L'Esprit envoûteur
Symphonie concertante pour flûte en sol. harpe, cordes et percussions (opus 9)
La partition et le matériel d'exécution sont disponibles au Centre de musique canadienne:
Contact: atelier@cmccanada.org ou / or quebec@cmccanada.org
Que «raconte» donc L'Esprit envoûteur?
En 1983, je ne connaissais pas ma condition autistique mais cette œuvre
la traduit très bien et est inspirée par le thème du rejet social,
souvenir inconscient de mon traumatisme du Secondaire (intimidation
physique et psychologique subie quotidiennement): significativement,
c'est la pièce la plus ambitieuse que j'ai composé jusqu'alors, en durée
et en effectif (L'Esprit demande environ 25
musiciens).
La légende d'origine parle d’un Indien handicapé rejeté par
sa communauté parce qu’il ne peut contribuer à sa sécurité matérielle.

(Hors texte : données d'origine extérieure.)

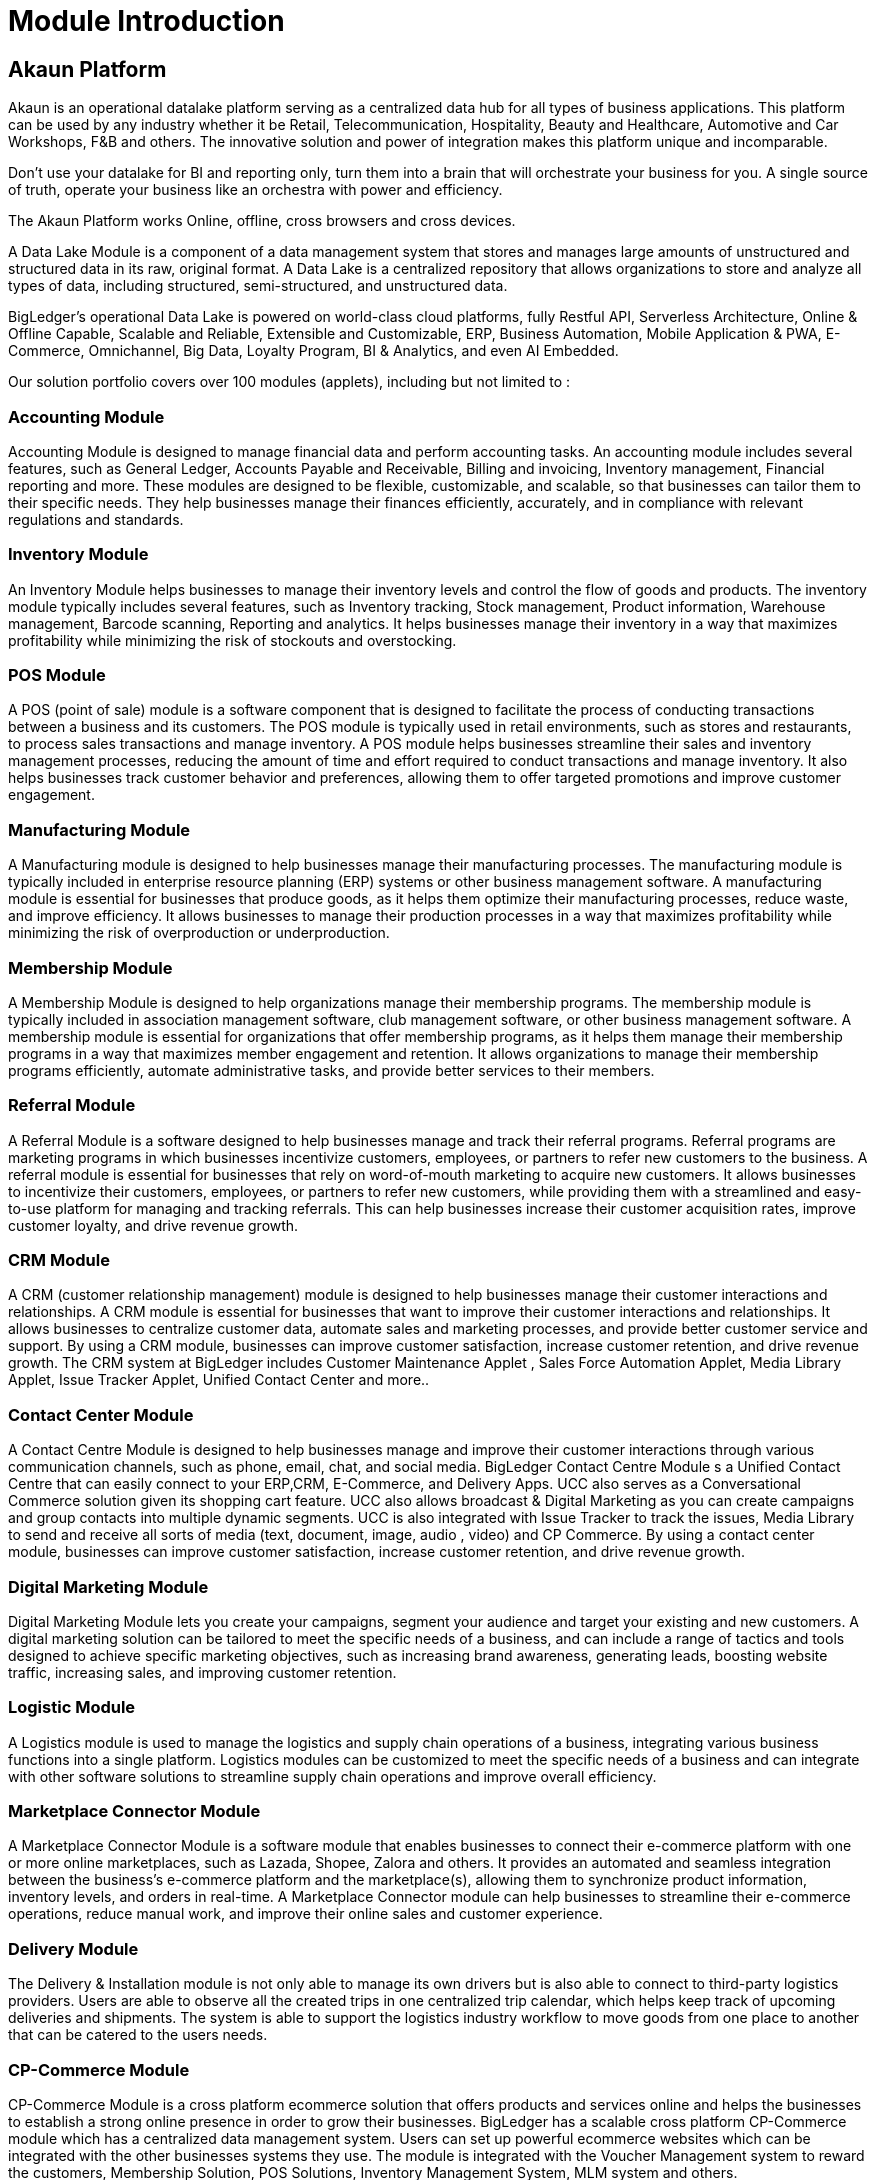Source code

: [#h3_module_guide_introduction]
= Module Introduction

== Akaun Platform

Akaun is an operational datalake platform serving as a centralized data hub for all types of business applications. This platform can be used by any industry whether it be Retail, Telecommunication, Hospitality, Beauty and Healthcare, Automotive and Car Workshops, F&B and others. The innovative solution and power of integration makes this platform unique and incomparable. 

Don't use your datalake for BI and reporting only, turn them into a brain that will orchestrate your business for you. A single source of truth, operate your business like an orchestra with power and efficiency.

The Akaun Platform works Online, offline, cross browsers and cross devices. 

A Data Lake Module is a component of a data management system that stores and manages large amounts of unstructured and structured data in its raw, original format. A Data Lake is a centralized repository that allows organizations to store and analyze all types of data, including structured, semi-structured, and unstructured data. 

BigLedger's operational Data Lake is powered on world-class cloud platforms, fully Restful API, Serverless Architecture, Online & Offline Capable, Scalable and Reliable, Extensible and Customizable, ERP, Business Automation, Mobile Application & PWA, E-Commerce, Omnichannel, Big Data, Loyalty Program, BI & Analytics,  and even AI Embedded. 

Our solution portfolio covers over 100 modules (applets), including but not limited to : 

=== Accounting Module

Accounting Module is designed to manage financial data and perform accounting tasks. 
An accounting module includes several features, such as General Ledger, Accounts Payable and Receivable, Billing and invoicing, Inventory management, Financial reporting and more. These modules are designed to be flexible, customizable, and scalable, so that businesses can tailor them to their specific needs. They help businesses manage their finances efficiently, accurately, and in compliance with relevant regulations and standards.

=== Inventory Module

An Inventory Module helps businesses to manage their inventory levels and control the flow of goods and products. The inventory module typically includes several features, such as Inventory tracking, Stock management, Product information, Warehouse management, Barcode scanning, Reporting and analytics. It helps businesses manage their inventory in a way that maximizes profitability while minimizing the risk of stockouts and overstocking.

=== POS Module

A POS (point of sale) module is a software component that is designed to facilitate the process of conducting transactions between a business and its customers. The POS module is typically used in retail environments, such as stores and restaurants, to process sales transactions and manage inventory. A POS module helps businesses streamline their sales and inventory management processes, reducing the amount of time and effort required to conduct transactions and manage inventory. It also helps businesses track customer behavior and preferences, allowing them to offer targeted promotions and improve customer engagement.

=== Manufacturing Module

A Manufacturing module is designed to help businesses manage their manufacturing processes. The manufacturing module is typically included in enterprise resource planning (ERP) systems or other business management software. A manufacturing module is essential for businesses that produce goods, as it helps them optimize their manufacturing processes, reduce waste, and improve efficiency. It allows businesses to manage their production processes in a way that maximizes profitability while minimizing the risk of overproduction or underproduction.

=== Membership Module

A Membership Module is designed to help organizations manage their membership programs. The membership module is typically included in association management software, club management software, or other business management software. A membership module is essential for organizations that offer membership programs, as it helps them manage their membership programs in a way that maximizes member engagement and retention. It allows organizations to manage their membership programs efficiently, automate administrative tasks, and provide better services to their members.

=== Referral Module

A Referral Module is a software designed to help businesses manage and track their referral programs. Referral programs are marketing programs in which businesses incentivize customers, employees, or partners to refer new customers to the business. A referral module is essential for businesses that rely on word-of-mouth marketing to acquire new customers. It allows businesses to incentivize their customers, employees, or partners to refer new customers, while providing them with a streamlined and easy-to-use platform for managing and tracking referrals. This can help businesses increase their customer acquisition rates, improve customer loyalty, and drive revenue growth.

=== CRM Module

A CRM (customer relationship management) module is designed to help businesses manage their customer interactions and relationships. A CRM module is essential for businesses that want to improve their customer interactions and relationships. It allows businesses to centralize customer data, automate sales and marketing processes, and provide better customer service and support. By using a CRM module, businesses can improve customer satisfaction, increase customer retention, and drive revenue growth.  The CRM system at BigLedger includes Customer Maintenance Applet , Sales Force Automation Applet, Media Library Applet,  Issue Tracker Applet, Unified Contact Center and more..

=== Contact Center Module

A Contact Centre Module is designed to help businesses manage and improve their customer interactions through various communication channels, such as phone, email, chat, and social media. BigLedger Contact Centre Module s a Unified Contact Centre that can easily connect to your ERP,CRM, E-Commerce, and Delivery Apps. UCC also serves as a Conversational Commerce solution given its shopping cart feature. UCC also allows broadcast & Digital Marketing as you can create campaigns and group contacts into multiple dynamic segments. UCC is also integrated with Issue Tracker to track the issues, Media Library to send and receive all sorts of media (text, document, image, audio , video) and CP Commerce.
By using a contact center module, businesses can improve customer satisfaction, increase customer retention, and drive revenue growth. 

=== Digital Marketing Module

Digital Marketing Module lets you create your campaigns, segment your audience and target your existing and new customers. A digital marketing solution can be tailored to meet the specific needs of a business, and can include a range of tactics and tools designed to achieve specific marketing objectives, such as increasing brand awareness, generating leads, boosting website traffic, increasing sales, and improving customer retention. 

=== Logistic Module

A Logistics module is used to manage the logistics and supply chain operations of a business, integrating various business functions into a single platform. Logistics modules can be customized to meet the specific needs of a business and can integrate with other software solutions to streamline supply chain operations and improve overall efficiency.

=== Marketplace Connector Module

A Marketplace Connector Module is a software module that enables businesses to connect their e-commerce platform with one or more online marketplaces, such as Lazada, Shopee, Zalora and others. It provides an automated and seamless integration between the business's e-commerce platform and the marketplace(s), allowing them to synchronize product information, inventory levels, and orders in real-time. A Marketplace Connector module can help businesses to streamline their e-commerce operations, reduce manual work, and improve their online sales and customer experience.

=== Delivery Module

The Delivery & Installation module is not only able to manage its own drivers but is also able to connect to third-party logistics providers. Users are able to observe all the
created trips in one centralized trip calendar, which helps keep track of upcoming deliveries and shipments. The system is able to support the logistics industry workflow to move goods from one place to another that can be catered to the users needs.

=== CP-Commerce Module

CP-Commerce Module is a cross platform ecommerce solution that offers products and services online and helps the businesses to establish a strong online presence in order to grow their businesses. BigLedger has a scalable cross platform CP-Commerce module which has a centralized data management system. Users can set up powerful ecommerce websites which can be integrated with the other businesses systems they use. The module is integrated with the Voucher Management system to reward the customers, Membership Solution, POS Solutions, Inventory Management System, MLM system and others. 

=== Procure To Pay Module

Procure-to-pay (P2P) is a business process that covers the purchasing of goods and services from suppliers, and the subsequent payment for those goods and services. A P2P solution is a software application that automates and streamlines the end-to-end procurement process, from the creation of purchase orders and requisitions, to the approval and fulfillment of those orders, to the invoicing and payment of suppliers.
P2P solutions typically integrate with an organization's enterprise resource planning (ERP) system and other financial systems to ensure accurate tracking of spending and financial data. The solution typically includes modules for catalog management, supplier management, requisitioning, purchase order creation and management, invoice processing and approval, and payment processing.

=== HR Module

An HR module is a component of an HR management system (HRMS) or human resources information system (HRIS) that focuses on managing and automating HR-related tasks and processes. The HR module includes features such as employee management, time and attendance tracking, benefits administration, payroll management, and performance management.

=== Order To Cash Module

Order to cash (O2C) is a business process that involves the steps required to receive and fulfill customer orders and receive payment for those orders. The Order to Cash module is a software application that automates and streamlines this end-to-end process, from the creation of customer orders, to the delivery and invoicing of goods or services, to the receipt of payment. The O2C module includes modules for order management, inventory management, shipping and logistics management, invoicing, and payment processing. It may also include features such as pricing management, credit management, and returns management. The O2C module helps organizations to streamline and automate the process of fulfilling customer orders, improve customer satisfaction by ensuring accurate and timely delivery of goods or services, and improve financial performance by reducing payment processing time and improving cash flow.

=== Warehouse Management Module

A Warehouse Management Module is a component of a warehouse management system (WMS) that is designed to optimize the management of a warehouse's operations and inventory. The module typically provides real-time information about inventory levels, stock locations, and inbound and outbound movements of goods.The Warehouse Management Module includes features such as inventory management, order fulfillment, receiving and putaway, picking and packing, and shipping. It may also include features such as barcode scanning, automated data capture, and wireless communications to improve accuracy and efficiency in the warehouse.

=== Customer Data Platform Module

A Customer Data Platform (CDP) is a type of software that collects and integrates customer data from various sources to create a unified and persistent view of the customer. A CDP module is a component of a CDP that focuses on managing and analyzing customer data. The Customer Data Platform Module includes features such as data integration, data cleansing and enrichment, data segmentation and analysis, and data visualization. It may also include features such as data privacy and security, and customer engagement management.

=== Payment Switch Module

A Payment Switch Module is a component of a payment processing system that facilitates the routing of electronic payments between different parties. It acts as a bridge between the merchant, the customer, and the bank to ensure that payments are processed securely and efficiently. The Payment Switch Module typically includes features such as transaction routing, fraud detection, authorization and settlement, and reconciliation. It may also include features such as reporting and analytics, compliance and regulation, and payment gateway integration.

=== Chatbot Module

A Chatbot Module is a component of a chatbot platform that enables the creation and management of chatbots for businesses to engage with customers and automate certain tasks. Chatbots are computer programs that use artificial intelligence and natural language processing to simulate human conversation with users. The Chatbot Module typically includes features such as dialog flow management, natural language processing, intent recognition, and context management. It may also include features such as integration with messaging platforms, analytics and reporting, and machine learning capabilities.

=== Ecomsync Module
EcomSync is a solution designed to streamline the complexities of managing sales and inventory across multiple e-commerce platforms such as Shopee, Lazada, Lelong.my, and Presto Mall. This comprehensive module offers a centralized platform for all product details, orders, and inventory, replacing the tedious task of manual tracking with automated, real-time order and inventory management. It features two-way syncing between online marketplaces and physical branches, auto-deduction from stock balance during sales order conversion, and intelligent, centralized auto-sync inventory for effective catalogue management. With EcomSync, businesses gain end-to-end control and visibility over their multi-channel selling operations, enhancing efficiency and ensuring they never run out of stock.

Peiné, il erre dans la forêt et entend une musique envoûtante. Il
rencontre alors une Indienne jouant de la flûte. Cette
musique le transporte hors du temps. L’Indienne lui fait cadeau d’une
grande quantité de provisions qu’il ramène à son village. À son retour,
tous sont étonnés : il était disparu depuis si longtemps qu’on le
croyait mort. Plus encore : il rapporte de quoi assurer la subsistance
de la communauté pendant très longtemps. Mais la musique l’a transformé.
L’Indienne flûtiste était en fait un esprit envoûteur et, à son
contact, il en est devenu un à son tour. Ne pouvant plus vivre parmi les
humains, il quitte le monde visible dans un tourbillon de vent et de
fumée, sous les yeux de sa communauté médusée qui pleure alors son
départ et regrette l’avoir si mal traité jadis…
Cette légende me
touchait profondément, car elle parlait de la solitude, des handicapés
ou marginaux contre qui s’exerce de la violence. Je ne pouvais pas ne
pas m’identifier au personnage principal. D’une certaine façon, cette
symphonie est une critique sociale. Mais sa musique n’est ni agressive
ni nourrie de colère. Un sentiment de paix, de départ serein s’y
exprime.
Aujourd’hui, je vois le lien entre L’Esprit envoûteur et mes expériences de vie. Mais à l’époque, tout avait été intuitif.
L’Esprit envoûteur compte cinq mouvements pour une durée totale d’environ 28 minutes. Les mouvements impairs sont brefs (Prélude, Interlude, Postlude), tandis que les mouvements pairs sont plus longs et de style narratif : ils «racontent» l’histoire (Premier tableau, Deuxième tableau). Le Prélude
campe une atmosphère magique et nocturne (il se termine dans le silence
avec une machine à vent, ou éoliphone, et des mobiles en bois). Le Premier tableau
dépeint la solitude d’un homme rêveur qui, handicapé et mauvais
chasseur, est rejeté par les siens (solo de harpe), puis l’apparition
d’un Esprit envoûteur le charmant avec sa flûte. Après une danse lunaire
(Interlude), le Deuxième tableau est celui des incantations qui culminent en un sommet sonore fracassant. Dans le Postlude,
la flûte lointaine chante ses vocalises sur les harmonies profondes des
cordes qui disparaissent peu à peu en se confondant avec le vent dans
les feuilles des arbres.
Aucune tonalité ne se fixe: le langage musical est vécu ici sans pesanteur comme en un rêve (ce qui rejoint la dimension surnaturelle de la légende), et les percussions (qui jouent presque constamment) éclairent la musique de l'intérieur comme en un halo lunaire. Or, oui, il y a bel et bien une tonalité principale dans L'Esprit, mais elle agit en coulisse, presque sans jamais de montrer, sinon du bout du nez et à peine! Pourtant, le principe de la musique tonale est, au contraire, d'affirmer la tonalité, et son moteur est la tension créée autour de cette tonalité. Mais justement, la musique comme la légende parlent ici d'un monde qui est hors du monde matériel.
Depuis L'Esprit, j'ai composé d'autres pièces qui procèdent exactement de même, avec une «tonalité furtive» mais néanmoins agissante.
La première exécution de l'oeuvre a eu lieu le 16 février 2002 en l’église Saint-Benoît-Abbé de Hull (Gatineau), avec Claire Marchand à la flûte, Caroline Léonardelli à la harpe, et l'Orchestre de chambre de Hull était dirigé par Louis Lavigueur.